Born in Melbourne to a horse-loving mother, the Rose family moved to Sydney when Vicki was seven. Both her brother and sister rode, but Vicki was less enthralled: “To be honest I used to kick and scream my way around the horse shows. It wasn’t until I was 13 or so that I got interested and then my siblings gave up as they got older whereas I just kept on going.”
A random conversation between her mother and renowned racehorse trainer Tommy Smith at a cocktail party resulted in the family taking ownership of Harvest Time, an expensive yearling but slow racehorse who blossomed as a successful hack, eventer and show jumper for all three Rose children.
When Vicki married Wayne Roycroft in 1976 she was 24. The Roycroft family produced over 25 horses that went to Olympic Games for Australia, an extraordinary record
One of Vicki’s best known horses was Apache, a skinny 15.2hh Thoroughbred with a dismal racing history who she bought for a mere $500. But Apache was extremely scopey and brave. He went on to win the Grand Prix at Wentworth Park, and was runner-up in the Geneva World Cup. In 1987, Apache won the Rome Grand Prix, one of the most hotly contested events on the planet, against an outstanding field that included Katherine Burdsall and The Natural who a few weeks previously had won the World Cup; the 1984 Olympic gold medalist Joe Fargis and Touch of Class; and Pierre Durand and Jappeloup, who won Olympic gold the following year. That victory made Vicki the first woman and the first Australian to win the title, and propelled Apache into the ranks of the world’s top ten horses.
But amid the triumphs there have been tragedies and challenges: the loss of her eye through a melanoma, the breakdown of her marriage to Wayne in 2000, and most tragically of all, the death of her only son in 2003. Although the heartbreak nearly brought Vicki’s equestrian career to an end, she fought through and today she still competes, produces horses at her Mount White property, and enjoys teaching and coaching as a way of giving back to the equestrian community.
Q: What was your dream or what were your goals when you first set your sights on the equestrian industry?
I grew up in the city so that wasn’t really conducive to having an equestrian dream, and I didn’t get keen on horses until I was around 13. Of course, then I had vague ideas of going to the Olympics, but certainly not a concrete dream. It wasn’t until I married Wayne that all that changed. He had three horses and couldn’t ride them all, so he asked me to ride his eventer Faro. We didn’t compete at Gawler, but I won Melbourne and Sydney with him. Those three events were the three selection trials for the Olympics, so they really couldn’t leave me out of the team and it was off to Los Angeles.
Q: We believe in the great value of mentors, did you or do you have a mentor that has made a significant impact in your life or career?

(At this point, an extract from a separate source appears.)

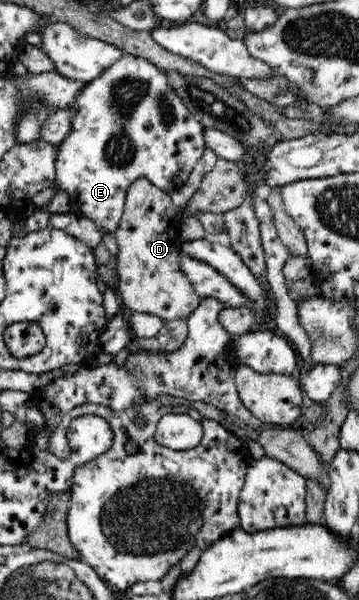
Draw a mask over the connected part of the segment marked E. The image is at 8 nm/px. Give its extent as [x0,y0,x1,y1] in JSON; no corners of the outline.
[55,54,207,236]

Mum was always a great supporter, but it was Bill and Wayne Roycroft who had a big influence on my career. The other huge influence was the great American rider and trainer George Morris. All put a lot of emphasis on flatwork and taught me so much. None of my thinking or training is original, it’s all based on the amazing knowledge of these people.
Q: What is the best advice you were ever given?
Put your head down and work hard. Talent is a great help, but determination is the key to success. And always observe other riders. The ones that are the best at consistently producing top horses are the ones you want to copy.
Q: What roadblock or roadblocks have you overcome to be where you are today professionally?
Finding the right horse – there are more good riders than there are good horses – and your own injuries and health issues. I’ve had my fair share of physical challenges, but I’ve rarely let them stop me.